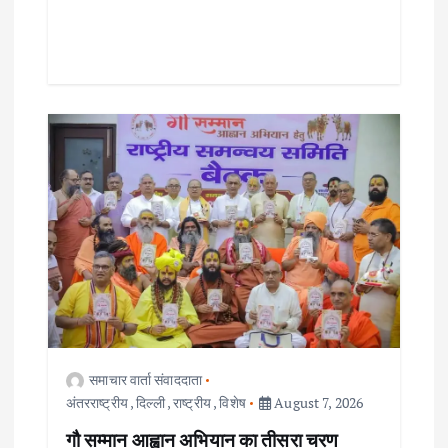
समाचार वार्ता संवाददाता
अंतरराष्ट्रीय
,
दिल्ली
,
राष्ट्रीय
,
विशेष
August 7, 2026
गौ सम्मान आह्वान अभियान का तीसरा चरण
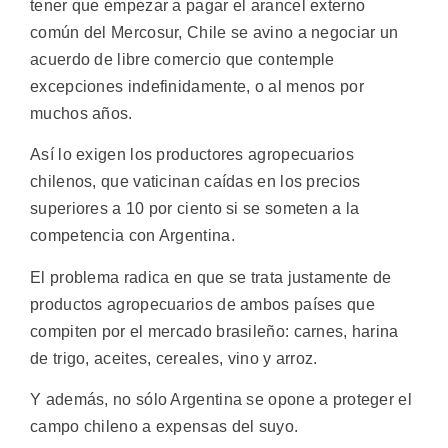
tener que empezar a pagar el arancel externo
común del Mercosur, Chile se avino a negociar un
acuerdo de libre comercio que contemple
excepciones indefinidamente, o al menos por
muchos años.
Así lo exigen los productores agropecuarios
chilenos, que vaticinan caídas en los precios
superiores a 10 por ciento si se someten a la
competencia con Argentina.
El problema radica en que se trata justamente de
productos agropecuarios de ambos países que
compiten por el mercado brasileño: carnes, harina
de trigo, aceites, cereales, vino y arroz.
Y además, no sólo Argentina se opone a proteger el
campo chileno a expensas del suyo.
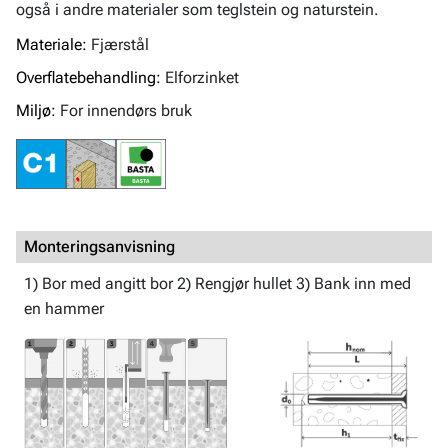
også i andre materialer som teglstein og naturstein.
Materiale:
Fjærstål
Overflatebehandling:
Elforzinket
Miljø:
For innendørs bruk
Monteringsanvisning
1) Bor med angitt bor 2) Rengjør hullet 3) Bank inn med
en hammer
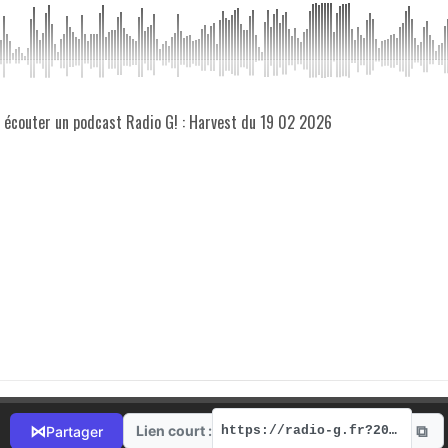
z écouter un podcast Radio G! : Harvest du 19 02 2026
⧉
⋈
Lien court :
Partager
https://radio-g.fr?20942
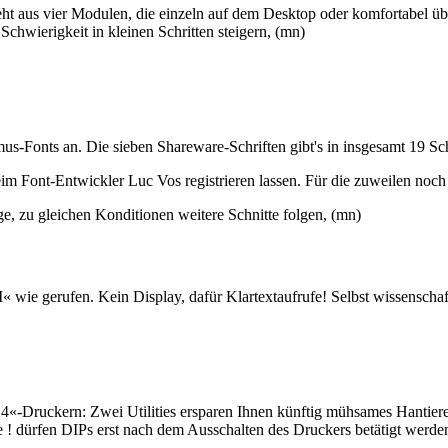
eht aus vier Modulen, die einzeln auf dem Desktop oder komfortabel üb
Schwierigkeit in kleinen Schritten steigern, (mn)
us-Fonts an. Die sieben Shareware-Schriften gibt's in insgesamt 19 Sc
Font-Entwickler Luc Vos registrieren lassen. Für die zuweilen noch ni
e, zu gleichen Konditionen weitere Schnitte folgen, (mn)
wie gerufen. Kein Display, dafür Klartextaufrufe! Selbst wissenschaf
«-Druckern: Zwei Utilities ersparen Ihnen künftig mühsames Hantieren
e ! dürfen DIPs erst nach dem Ausschalten des Druckers betätigt werde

_Work instruction:_ All lines from the one containing "अंतरराष्ट्रीय" through the final line of the records are to be retyped exactly; no other lines and no pictures are to be included.

_Problem solution:_
अंतरराष्ट्रीय
,
दिल्ली
,
राष्ट्रीय
,
विशेष
August 7, 2026
गौ सम्मान आह्वान अभियान का तीसरा चरण
tener que empezar a pagar el arancel externo
común del Mercosur, Chile se avino a negociar un
acuerdo de libre comercio que contemple
excepciones indefinidamente, o al menos por
muchos años.
Así lo exigen los productores agropecuarios
chilenos, que vaticinan caídas en los precios
superiores a 10 por ciento si se someten a la
competencia con Argentina.
El problema radica en que se trata justamente de
productos agropecuarios de ambos países que
compiten por el mercado brasileño: carnes, harina
de trigo, aceites, cereales, vino y arroz.
Y además, no sólo Argentina se opone a proteger el
campo chileno a expensas del suyo.
også i andre materialer som teglstein og naturstein.
Materiale:
Fjærstål
Overflatebehandling:
Elforzinket
Miljø:
For innendørs bruk
Monteringsanvisning
1) Bor med angitt bor 2) Rengjør hullet 3) Bank inn med
en hammer
z écouter un podcast Radio G! : Harvest du 19 02 2026
⧉
⋈
Lien court :
Partager
https://radio-g.fr?20942
eht aus vier Modulen, die einzeln auf dem Desktop oder komfortabel üb
Schwierigkeit in kleinen Schritten steigern, (mn)
us-Fonts an. Die sieben Shareware-Schriften gibt's in insgesamt 19 Sc
Font-Entwickler Luc Vos registrieren lassen. Für die zuweilen noch ni
e, zu gleichen Konditionen weitere Schnitte folgen, (mn)
wie gerufen. Kein Display, dafür Klartextaufrufe! Selbst wissenschaf
«-Druckern: Zwei Utilities ersparen Ihnen künftig mühsames Hantieren
e ! dürfen DIPs erst nach dem Ausschalten des Druckers betätigt werde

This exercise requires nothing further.